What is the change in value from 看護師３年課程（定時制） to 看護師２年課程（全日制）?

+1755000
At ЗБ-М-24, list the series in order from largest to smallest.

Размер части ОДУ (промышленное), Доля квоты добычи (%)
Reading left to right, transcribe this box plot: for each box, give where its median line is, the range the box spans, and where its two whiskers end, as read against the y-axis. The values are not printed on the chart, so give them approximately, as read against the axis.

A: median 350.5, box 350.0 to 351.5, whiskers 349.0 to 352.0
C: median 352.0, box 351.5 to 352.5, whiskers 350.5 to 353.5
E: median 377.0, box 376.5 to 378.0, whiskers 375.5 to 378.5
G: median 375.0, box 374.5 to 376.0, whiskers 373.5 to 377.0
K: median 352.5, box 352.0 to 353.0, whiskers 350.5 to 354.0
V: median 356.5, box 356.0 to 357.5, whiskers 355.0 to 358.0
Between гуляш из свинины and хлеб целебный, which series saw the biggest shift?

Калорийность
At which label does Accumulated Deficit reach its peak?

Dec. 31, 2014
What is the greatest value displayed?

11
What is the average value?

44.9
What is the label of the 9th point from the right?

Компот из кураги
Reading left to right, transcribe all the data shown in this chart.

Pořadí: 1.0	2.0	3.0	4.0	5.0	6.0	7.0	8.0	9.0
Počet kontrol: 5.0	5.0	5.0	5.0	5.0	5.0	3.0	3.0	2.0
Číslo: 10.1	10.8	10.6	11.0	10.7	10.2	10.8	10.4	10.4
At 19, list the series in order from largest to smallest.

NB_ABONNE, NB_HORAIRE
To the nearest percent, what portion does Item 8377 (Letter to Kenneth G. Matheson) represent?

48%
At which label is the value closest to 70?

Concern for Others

• _What the task requires_
Please recast every line of the listing above as a JSON list of strings, one string per line, with blank lines left out.

• _Task solution_
[
  "What is the change in value from 看護師３年課程（定時制） to 看護師２年課程（全日制）?",
  "+1755000",
  "At ЗБ-М-24, list the series in order from largest to smallest.",
  "Размер части ОДУ (промышленное), Доля квоты добычи (%)",
  "Reading left to right, transcribe this box plot: for each box, give where its median line is, the range the box spans, and where its two whiskers end, as read against the y-axis. The values are not printed on the chart, so give them approximately, as read against the axis.",
  "A: median 350.5, box 350.0 to 351.5, whiskers 349.0 to 352.0",
  "C: median 352.0, box 351.5 to 352.5, whiskers 350.5 to 353.5",
  "E: median 377.0, box 376.5 to 378.0, whiskers 375.5 to 378.5",
  "G: median 375.0, box 374.5 to 376.0, whiskers 373.5 to 377.0",
  "K: median 352.5, box 352.0 to 353.0, whiskers 350.5 to 354.0",
  "V: median 356.5, box 356.0 to 357.5, whiskers 355.0 to 358.0",
  "Between гуляш из свинины and хлеб целебный, which series saw the biggest shift?",
  "Калорийность",
  "At which label does Accumulated Deficit reach its peak?",
  "Dec. 31, 2014",
  "What is the greatest value displayed?",
  "11",
  "What is the average value?",
  "44.9",
  "What is the label of the 9th point from the right?",
  "Компот из кураги",
  "Reading left to right, transcribe all the data shown in this chart.",
  "Pořadí: 1.0\t2.0\t3.0\t4.0\t5.0\t6.0\t7.0\t8.0\t9.0",
  "Počet kontrol: 5.0\t5.0\t5.0\t5.0\t5.0\t5.0\t3.0\t3.0\t2.0",
  "Číslo: 10.1\t10.8\t10.6\t11.0\t10.7\t10.2\t10.8\t10.4\t10.4",
  "At 19, list the series in order from largest to smallest.",
  "NB_ABONNE, NB_HORAIRE",
  "To the nearest percent, what portion does Item 8377 (Letter to Kenneth G. Matheson) represent?",
  "48%",
  "At which label is the value closest to 70?",
  "Concern for Others"
]